By Alex Tait. Originally published in The Drum.
There certainly seems to be a wind of change blowing through advertising at the moment.
I‘m aware that, because at the timing of writing this, I’m just adding my voice to a number of notable contributions to the narrative. These include the proactivity in ISBA’s new manifesto, that provides a high-level roadmap to what some of the change should be, and having been a member of ISBA’s Excom group, feeding into this has been quite energising.
To anyone who was there and recognises some of the arguments, whilst not of course taking any credit for what has happened subsequently, comments I made at the JICWEBS (Joint Industry Committee for Web Standards) Townhall in November last year about the challenges and opportunities in digital seem even more relevant in retrospect. Some of these are included below in my call to action for the industry.
For the uninitiated, JICWEBS state their purpose as being to ensure “independent development of standards for benchmarking best practice for online ad trading”. Issues covered include standards relating to ad verification: making sure your ad is seen (viewability), in the right context (brand safety), and by a human being (ad fraud). These issues have been around for many years, and we might wonder why there haven’t been collective outcomes on these issues sooner.
The reason I was at the JICWEBS Townhall was that it seems a no-brainer that the industry should be supporting digital standards of this kind, as a fundamental activity to strengthen confidence in the digital ecosystem. The fact that it has taken so long to build up a head of steam around an issue so important to the industry seems to me to point to our lack of focus as an industry on driving positive change. This is change that everyone can clearly see we need, but in my view we haven’t managed so far to articulate or deliver sufficiently compelling solutions.
So why is there such a clamour now? It really feels like digital has moved over the last few years from being the untouchable challenger media that financial directors liked due to its accountability (even if more senior marketers didn’t really understand it) to the biggest media, with grown-up problems.
With this coming of age, however, comes greater scrutiny.
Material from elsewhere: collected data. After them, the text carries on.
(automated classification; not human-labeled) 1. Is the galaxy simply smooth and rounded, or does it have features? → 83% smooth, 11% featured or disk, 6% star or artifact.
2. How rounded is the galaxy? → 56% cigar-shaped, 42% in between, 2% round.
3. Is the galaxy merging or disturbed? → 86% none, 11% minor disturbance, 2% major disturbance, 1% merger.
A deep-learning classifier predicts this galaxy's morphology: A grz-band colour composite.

We do not only have burning platforms, like ad verification, ad blocking and transparency (which is much wider than digital of course). As marketers’ understanding has caught up with the ‘new media’, even the most traditional marketing practitioners and agencies have had to upskill on their knowledge, either personally or through programmes set up in their organisations, and this has shone the spotlight even more searchingly on these areas.
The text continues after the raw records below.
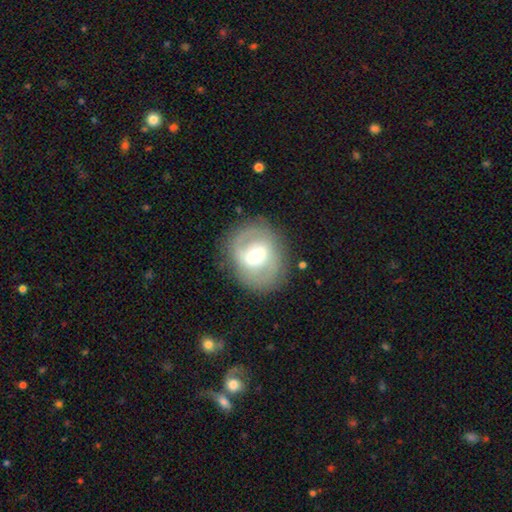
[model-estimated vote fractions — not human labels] Smooth or featured? featured or disk (65%)
Edge-on disk? no (96%)
Bar? weak (47%)
Spiral arms? yes (70%)
Bulge size? moderate (65%)
Merging? none (78%)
The piece of the puzzle that is often missed in these discussions is, I think, the role we each need to play in driving change. In each of our organisations we are familiar with this, aren’t we? “Everyone needs to embrace innovation…the need for a change mindset embracing connectivity across the organisation.” The fact is that everyone needs to take ownership, but ultimate accountability is driven by the person with the biggest lever to implement change, the head of the organisation or the chief executive.
However, as an industry we seem much more like what social scientists call a ‘self-organising system’, one where we have groups that form some sort of order but where there is no overall chief executive who can wield the stick and carrot to attain specific objectives. There has never been a more fragmented media landscape. Add to this, trade bodies that increasingly have overlapping responsibilities, due partly to the blurring of lines between disciplines, and the lack of cohesion has the potential to worsen significantly. Think five or 10 years from now. There is only one way the complexity of our ecosystem will go.
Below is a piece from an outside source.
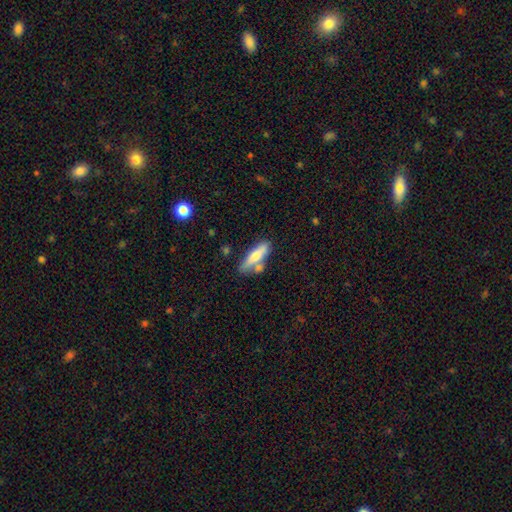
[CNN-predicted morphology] Overall: smooth (64%; featured or disk 30%). How rounded: cigar-shaped (66%; in between 32%). Merging: none (63%).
However, I’d argue we do have agents that can corral that change. These are the advertisers (and potentially agencies and consultancies, depending on the topic) that invest the money into the ecosystem. This is one reason why the clarity of the ISBA manifesto has the potential to be such a powerful and a positive agent of change if we follow through on it.
While it can provide a useful framework, we need more than that to truly implement change. To be fully effective, I’d argue that we need the same collective change mindset and collaborative behaviours in how we engage with the industry that many of our organisations are advocating (within advertisers, agencies, publishers and consultancies). However, it needs everyone in the ecosystem to take personal responsibility for this, and to get much more involved in helping to educate ourselves and ensuring we develop well thought-through solutions. The trade bodies can take this only so far and, to be truly effective at effecting change, they need their members, the practitioners, to drive forward engagement on issues.
We need also to work together to mentor and foster leadership within the industry. It won’t be perfect: change never is. It is also worth being self-aware of the effect changes like this can have on such other parties in the ecosystem as publishers. Brands have alternative ways of connecting with consumers, which can be an uncomfortable truth depending on where you sit in the ecosystem. So to maintain and grow spend, participants in the advertising ecosystem have no choice but to embrace this change, in order to maximise confidence, trust and ultimately effectiveness.
With the turbulence we are all experiencing in a changing landscape, there is collective and also individual opportunity for those who embrace change and look to exploit it.